Box 2: The difference between quality and audit

According to Dr Paul Nicholson, associate medical director for global medical operations at Procter & Gamble and the original clinical lead of the SEQOHS scheme, the difference between quality and audit is a very significant one.

Dr Nicholson authors a module for Manchester University’s occupational medicine MSc programme and argues that quality can simply be defined as “the extent to which a product or service satisfies customer expectations”.

He cites the example of an audiometer, which must not only record hearing but must do so with accuracy and reproducibility, and must be reliable, easily maintained and calibrated.

Similarly, the quality of the audiometry print-out depends on the legibility of the tracing, whether the ink is fade resistant or not and so on.

Beyond this, a quality requirement “is a characteristic that goods or services must have and that affect the ability to satisfy a customer’s need”, he suggests.

To return to the audiometer analogy, a customer may require an audiometer that produces electronic records or paper records, depending on how it stores them.

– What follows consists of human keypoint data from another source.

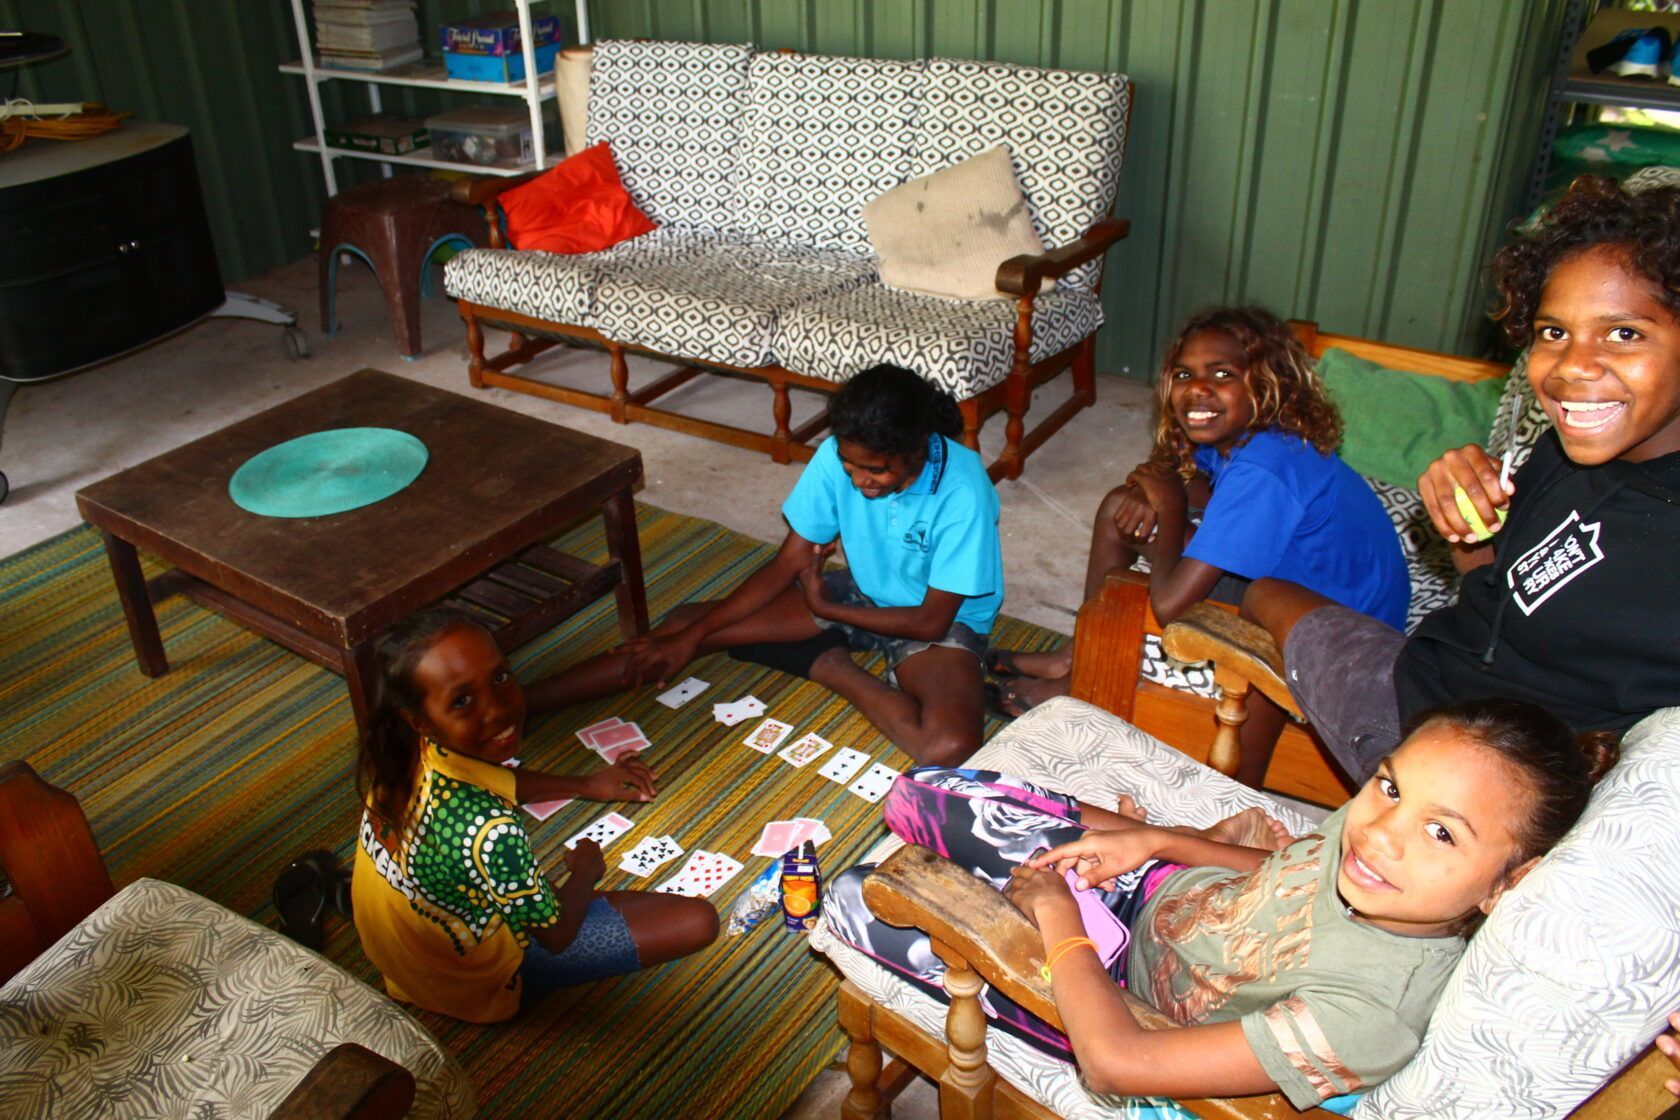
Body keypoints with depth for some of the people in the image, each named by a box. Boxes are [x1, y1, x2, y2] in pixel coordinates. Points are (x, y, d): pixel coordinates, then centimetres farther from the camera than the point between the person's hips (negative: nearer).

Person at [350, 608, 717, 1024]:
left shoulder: (403, 755, -20)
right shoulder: (489, 832, -43)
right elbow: (556, 934, -22)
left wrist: (586, 785, 9)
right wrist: (586, 871, -2)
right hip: (476, 984, -7)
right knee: (698, 922, -11)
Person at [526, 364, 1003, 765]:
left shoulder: (962, 494, -30)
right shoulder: (837, 458, -18)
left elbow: (932, 621, -22)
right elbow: (788, 563, -9)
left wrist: (825, 608, -12)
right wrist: (691, 636, -14)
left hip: (941, 620, -4)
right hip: (859, 592, 4)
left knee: (949, 746, -37)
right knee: (689, 620, -11)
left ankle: (837, 672, -13)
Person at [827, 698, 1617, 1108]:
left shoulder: (1370, 1012, -41)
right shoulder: (1374, 827, -21)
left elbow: (1114, 1061, -38)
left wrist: (1054, 910, -24)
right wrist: (1152, 839, -7)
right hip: (1168, 892, 5)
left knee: (857, 900, 0)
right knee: (918, 796, 7)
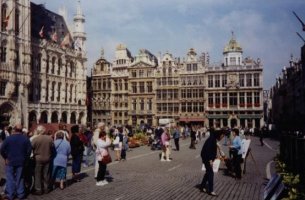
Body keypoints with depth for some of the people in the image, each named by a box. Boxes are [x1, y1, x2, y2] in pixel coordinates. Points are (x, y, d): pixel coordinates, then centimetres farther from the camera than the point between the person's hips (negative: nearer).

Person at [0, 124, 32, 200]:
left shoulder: (8, 138, -9)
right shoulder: (25, 139, -4)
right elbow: (29, 150, -5)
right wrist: (25, 158, 7)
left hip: (10, 161, -1)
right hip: (21, 162, 2)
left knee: (10, 178, 8)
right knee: (20, 178, 11)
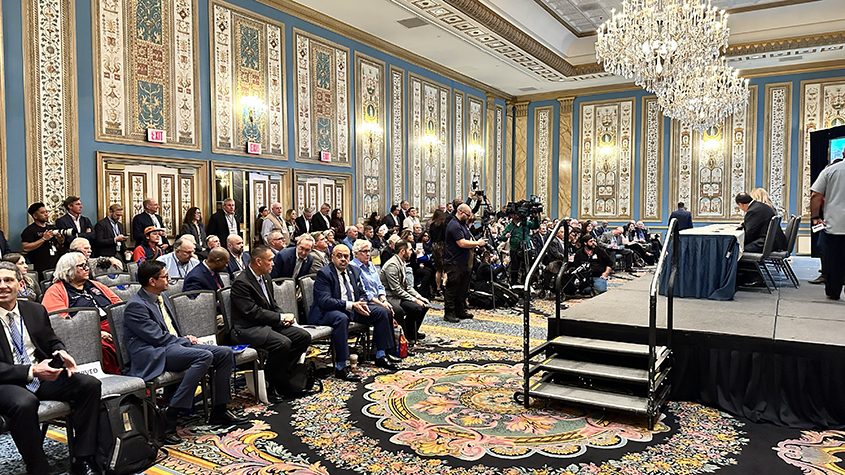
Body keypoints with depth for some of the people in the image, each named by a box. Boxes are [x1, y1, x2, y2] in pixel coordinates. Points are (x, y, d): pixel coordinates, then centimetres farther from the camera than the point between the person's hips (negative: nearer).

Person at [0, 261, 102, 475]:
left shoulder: (36, 310, 10)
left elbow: (52, 342, 20)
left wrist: (61, 353, -4)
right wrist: (30, 371, -24)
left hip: (41, 376, 6)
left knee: (90, 384, -16)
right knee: (24, 402, -38)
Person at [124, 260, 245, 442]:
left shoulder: (162, 300, 18)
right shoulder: (136, 306, -10)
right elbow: (158, 337, -15)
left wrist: (185, 338, 5)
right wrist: (186, 340, -5)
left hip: (175, 346, 9)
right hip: (155, 354, -9)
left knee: (225, 352, -5)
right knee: (204, 356, -32)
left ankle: (219, 410, 1)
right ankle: (170, 415, -28)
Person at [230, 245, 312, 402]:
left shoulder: (265, 277, 11)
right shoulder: (241, 282, -16)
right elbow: (252, 312, -21)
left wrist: (285, 317, -2)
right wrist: (281, 317, -15)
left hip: (268, 323, 9)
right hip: (247, 328, -9)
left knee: (304, 336, -5)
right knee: (283, 343, -32)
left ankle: (282, 376, 5)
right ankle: (271, 385, -11)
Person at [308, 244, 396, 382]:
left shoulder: (354, 271, 11)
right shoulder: (324, 274, -13)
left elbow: (362, 293, 16)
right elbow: (324, 301, -23)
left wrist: (361, 302, -9)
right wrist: (350, 305, -30)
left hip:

But it may also require that post-job offer health assessments are performed within a set time.

Audit, by comparison, “is the evaluation of an organisation, system, process, project or product that investigates whether defined standards are satisfied”, he argues.

Audit, moreover, needs to be seen as part of quality assurance and different from research.

Research, he points out, “aims to derive generalisable new knowledge, for example ‘what surveillance method is best?'”, whereas audit asks the question: “Are we using the best surveillance method?”